Cerchiamo di capire interpretando dei segnali, quale potrebbe essere la linea di Trump e quella di Harris.
Il primo, si sa, è un decisionista, ma ha sul groppone molti processi, per altro rinviati dalla Corte Suprema di quel Paese, ove sei giudici su nove fanno riferimento allo stesso Trump. Se fosse eletto probabilmente tutti i processi andrebbero al macero perché non si può processare il presidente degli Stati Uniti.

A parte questa considerazione sulla persona, vi è da dire che Trump vede la guerra russo-ucraina in un modo diverso da Biden, per cui egli sarebbe portato, l’ha già detto, a concluderla rapidamente in base all’accordo chiamato “Corea”, cioè lasciando i confini come sono in atto, tacitamente accettati dalle parti e con la contestuale cessazione delle armi.
Poi Trump vede come fumo negli occhi la crescita e lo sviluppo della Cina, che sta invadendo il mercato mondiale e statunitense con le auto elettriche, i semiconduttori e altri componenti digitali che costituiscono l’oro di domani.
Trump ha anche precise idee sugli immigrati, tanto che farebbe continuare la costruzione del famoso muro al confine con il Messico. Insomma, un vero repubblicano.

Harris ha una linea politica più morbida, più accogliente verso gli immigrati, più filo-Zelensky e meno filo-Netanyahu. Non è così rigida nei confronti della Cina perché pensa di poter tessere un rapporto ragionevole e di reciproco interesse.

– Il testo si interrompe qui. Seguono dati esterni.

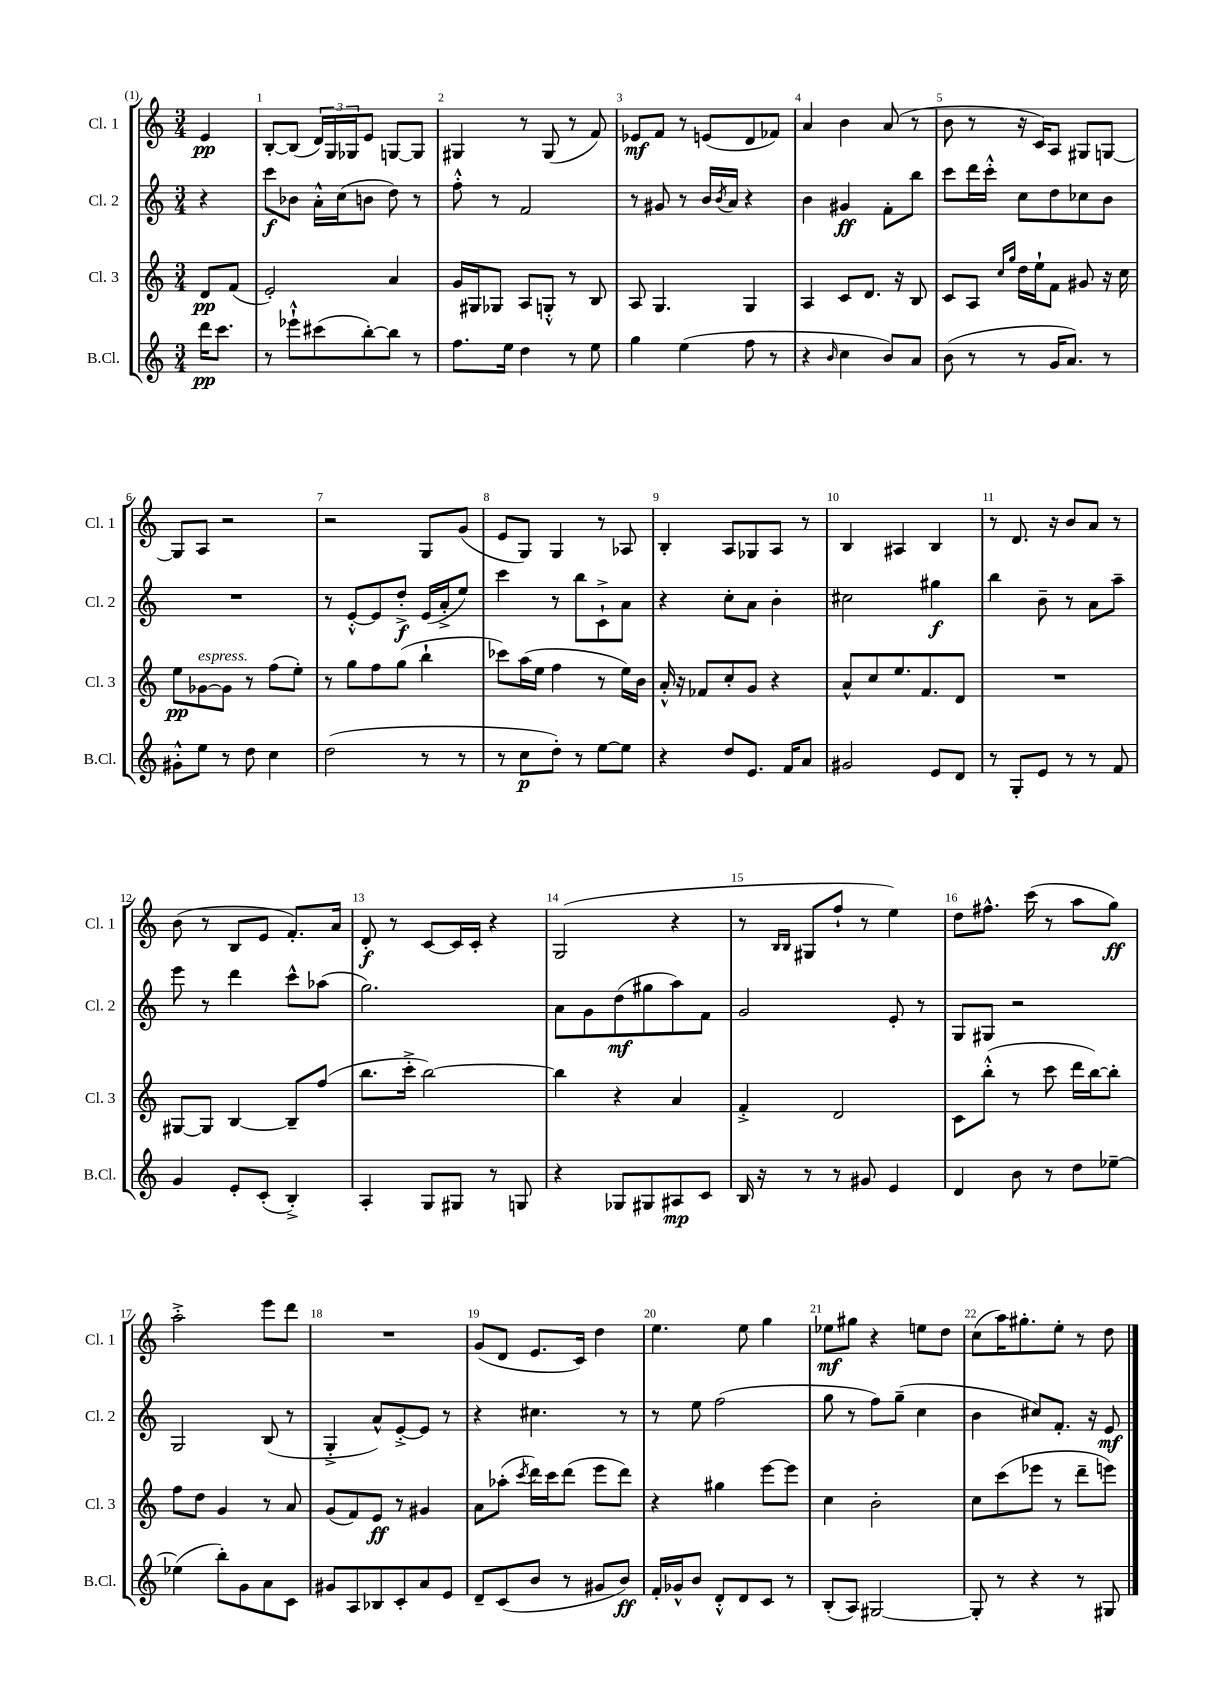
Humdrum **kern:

**kern	**kern	**kern	**kern
*staff4	*staff3	*staff2	*staff1
*clefG2	*clefG2	*clefG2	*clefG2
*k[]	*k[]	*k[]	*k[]
*M3/4	*M3/4	*M3/4	*M3/4
16ddd	8d	4r	4e
8.ccc	.	.	.
.	(8f	.	.
=	=	=	=
8r	2e')	8ccc	[8B'
8eee-`^^	.	8b-	(8B]
(8ccc#	.	16a'^^	24d)
.	.	.	24G
.	.	(16cc	.
.	.	.	24G-
[8bb')	.	8b	8e
8bb]	4a	8dd)	[8G
8r	.	8r	8G]
=	=	=	=
8.ff	16g	8ff'^^	4G#
.	16G#	.	.
.	8G-	8r	.
16ee	.	.	.
4dd	8A	2f	8r
.	8G'^^	.	(8G#
8r	8r	.	8r
8ee	8B	.	8f)
=	=	=	=
4gg	8A	8r	8e-
.	4.G	8g#	8f
(4ee	.	8r	8r
.	.	16b	(8e
.	.	8qb	.
.	.	16a	.
8ff	4G	4r	8d
8r	.	.	8f-)
=	=	=	=
4r	4A	4b	4a
16qqb	.	.	.
4cc	8c	4g#	4b
.	8.d	.	.
8b)	.	8f'	(8a
.	16r	.	.
8a	8B	8bb	8r
=	=	=	=
(8b	8c	8ccc	8b
8r	8A	16ddd	8r
.	.	16ccc'^^	.
.	16qqcc	.	.
.	16qqgg	.	.
8r	16dd	8cc	16r
.	16ee`	.	16c)
16g	8f	8dd	8A
8.a)	.	.	.
.	8g#	8cc-	8G#
8r	16r	8b	[8G
.	16cc	.	.
=	=	=	=
8g#'^^	8ee	2.r	8G]
8ee	[8g-	.	8A
8r	8g-]	.	2r
8dd	8r	.	.
4cc	(8ff	.	.
.	8ee')	.	.
=	=	=	=
(2dd	8r	8r	2r
.	8gg	[8e'^^	.
.	8ff	8e]	.
.	(8gg	8dd'^	.
8r	4bb`	(16e	8G
.	.	16a'^	.
8r	.	8ee)	(8g
=	=	=	=
8r	8ccc-)	4ccc	8e
8cc	(16aa	.	8G)
.	16ee	.	.
8dd')	4ff	8r	4G
8r	.	8bb	.
[8ee	8r	8c`^	8r
8ee]	16ee)	8a	8A-
.	16b	.	.
=	=	=	=
4r	16a'^^	4r	4B'
.	16r	.	.
.	8f-	.	.
8dd	8cc'	8cc'	8A
8.e	8g	8a	8G-
.	4r	4b'	8A
16f	.	.	.
8a	.	.	8r
=	=	=	=
2g#	8a^^	2cc#	4B
.	8cc	.	.
.	8.ee	.	4A#
.	8.f	.	.
8e	.	4gg#	4B
8d	8d	.	.
=	=	=	=
8r	2.r	4bb	8r
8G'	.	.	8.d
8e	.	8b~	.
.	.	.	16r
8r	.	8r	8b
8r	.	8a	8a
8f	.	8aa~	8r
=	=	=	=
4g	[8G#	8eee	(8b
.	8G#]	8r	8r
8e'	[4B	4ddd	8B
(8c'	.	.	8e
4B'^)	8B~]	8ccc^^	8.f')
.	(8ff	(8aa-	.
.	.	.	16a
=	=	=	=
4A'	8.bb	2.gg)	8d'
.	.	.	8r
.	16ccc'^	.	.
8G	[2bb)	.	[8c
8G#	.	.	16c]
.	.	.	16c'
8r	.	.	4r
8G	.	.	.
=	=	=	=
4r	4bb]	8a	(2G
.	.	8g	.
8G-	4r	(8dd	.
8G#	.	8gg#	.
8A#	4a	8aa)	4r
8c	.	8f	.
=	=	=	=
16B	4f'^	2g	8r
16r	.	.	.
.	.	.	16qqB
.	.	.	16qqB
8r	.	.	8G#
8r	2d	.	8ff`
8g#	.	.	8r
4e	.	8e'	4ee)
.	.	8r	.
=	=	=	=
4d	8c	8G	8dd
.	(8bb'^^	8G#	8.ff#^^
8b	8r	2r	.
.	.	.	(16ccc
8r	8ccc	.	8r
8dd	16ddd	.	8aa
.	[16bb)	.	.
[8ee-~	8bb']	.	8gg)
=	=	=	=
(4ee-]	8ff	2G	2aa'^
.	8dd	.	.
8bb')	4g	.	.
8g	.	.	.
8a	8r	(8B	8eee
8c	8a	8r	8ddd
=	=	=	=
8g#	(8g	4G'^	2.r
8A	8f)	.	.
8B-	8e	8a^^)	.
8c'	8r	[8e'^	.
8a	4g#	8e]	.
8e	.	8r	.
=	=	=	=
8d~	8a	4r	(8g
(8c	(8aa-'	.	8d
.	8qccc	.	.
8b	16ddd)	4.cc#	8.e
.	16ccc	.	.
8r	(8ddd	.	.
.	.	.	16c)
8g#	8eee	.	4dd
8b)	8ddd)	8r	.
=	=	=	=
16f'	4r	8r	4.ee
16g-^^	.	.	.
8b	.	8ee	.
8d'^^	4gg#	(2ff	.
8d	.	.	8ee
8c	[8eee	.	4gg
8r	8eee]	.	.
=	=	=	=
(8B'	4cc	8gg	8ee-
8A)	.	8r	8gg#
[2G#	2b'	8ff)	4r
.	.	(8gg~	.
.	.	4cc	8ee
.	.	.	8dd
=	=	=	=
8G#']	8cc	4b	(8cc
8r	(8ccc	.	16aa)
.	.	.	8.gg#'
4r	8eee-	8cc#)	.
.	8r	8.f'	8ee'
8r	8ddd~	.	8r
.	.	16r	.
8G#	8eee)	8e	8dd
==	==	==	==
*-	*-	*-	*-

Queste considerazioni provengono da una serie di elementi che abbiamo voluto raccogliere in questi anni. Però dobbiamo mettere in evidenza che la Harris, nonostante la sua eccellente preparazione, come vicepresidente degli Stati Uniti non ha dimostrato una vera personalità, per cui è difficile capirne la radice.
In ogni caso, il cinque novembre non è lontano e nella notte sapremo il responso. Va ricordato che il presidente degli Usa si insedia il 20 gennaio dell’anno successivo e che durante questo scorcio di legislatura resta in carica Joe Biden.